Canada is largely indebted to Pfizer’s manufacturing plants in the United States and abroad for its vaccine supply, as our country does not have the capacity to produce it. The vaccine uses revolutionary messenger RNA, or mRNA, technology, which essentially directs the body’s cells to make proteins to prevent or fight disease.
The federal government did not secure national manufacturing rights for the AstraZeneca product, which was co-developed by scientists at the University of Oxford.

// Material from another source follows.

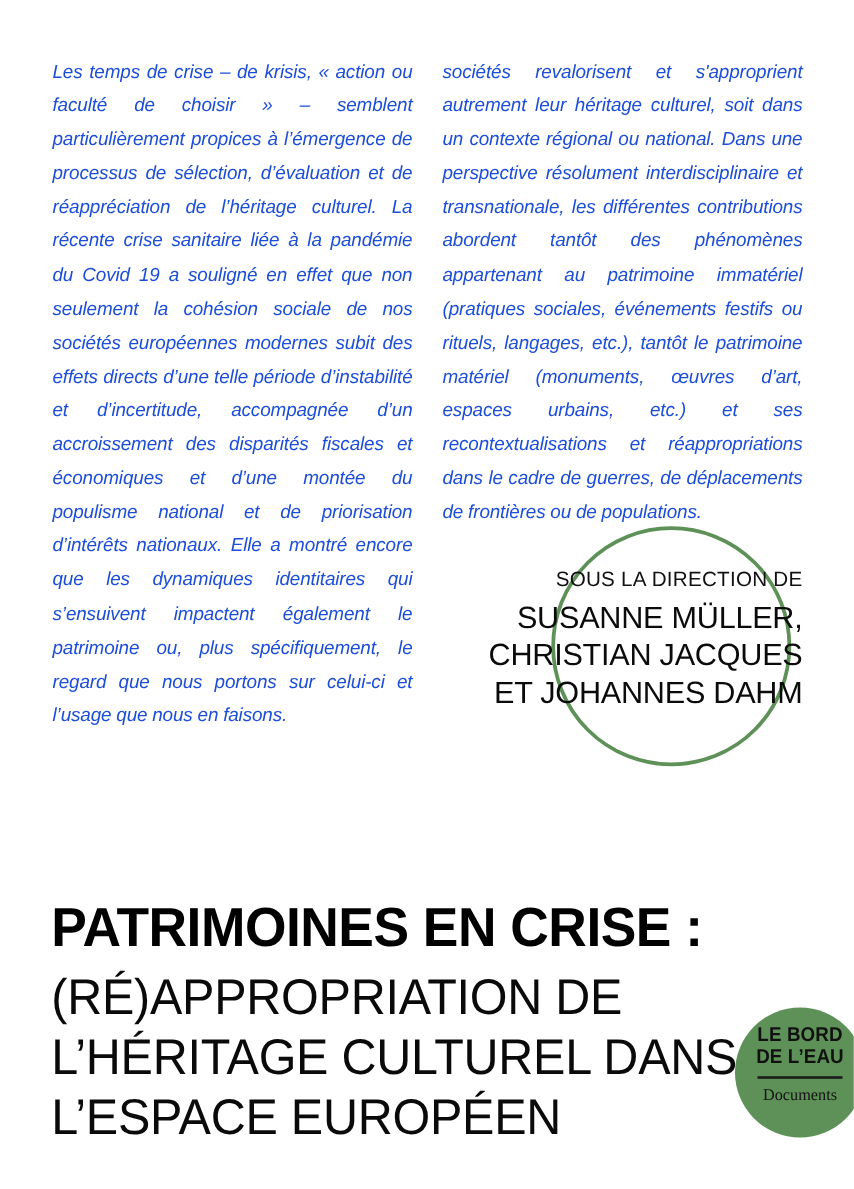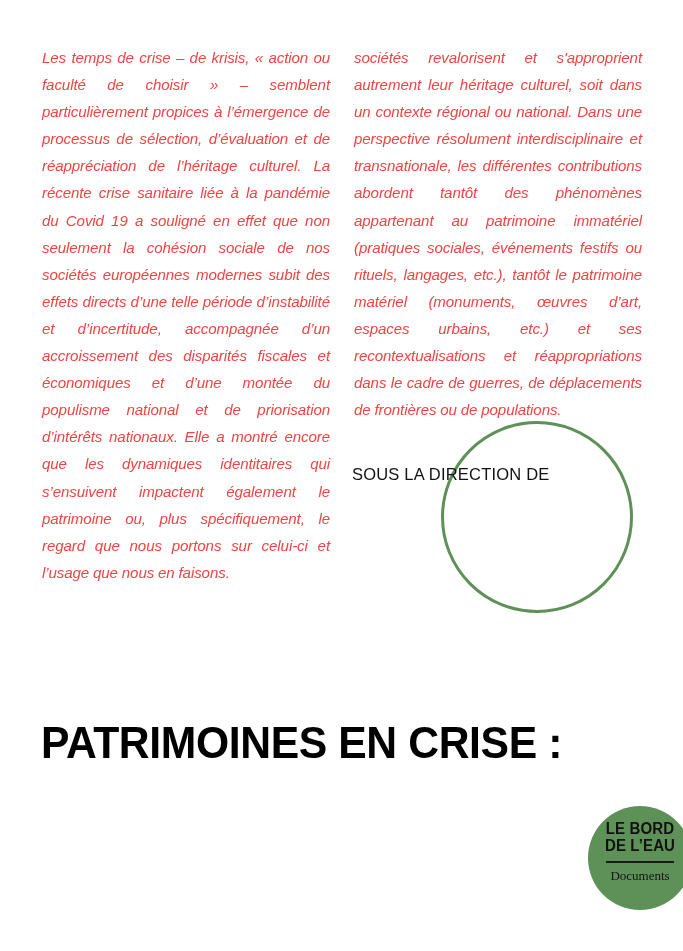"Les temps de crise –" .col p { color: #ef4444 -> #1d4ed8 }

This vaccine, which uses a more traditional vaccination platform, is easier to produce.
Other countries – including Western countries like Germany, France and Italy and middle-income countries like Mexico and Argentina – will produce the vaccine nationally.
Public Services and Procurement Minister Anita Anand, a former professor of contract law, said her department is in daily contact with Pfizer and the six other pharmaceutical companies with which the government has signed agreements for vaccines.
“I will personally ensure that we have vaccines in place in Canada once Health Canada gives regulatory approval,” Anand told reporters during a briefing on COVID-19.
“Once we have the approvals from Health Canada, deliveries will begin as soon as possible,” she said.
Arianne Reza, assistant deputy minister of Public Services and Procurement Canada, said she expects vaccines to be available in “the first quarter of 2021”.
“The minute regulatory approval is obtained, they will be ready to move fairly quickly with initial supply and shipments,” she said.
If all goes well, and if the US pharmaceutical giants are able to meet delivery deadlines, PHAC has said up to six million doses could be deployed in the first three months of 2021. Each patient will have need two doses of Pfizer vaccine.
In total, Canada has been granted options for 414 million doses of the various vaccines under development.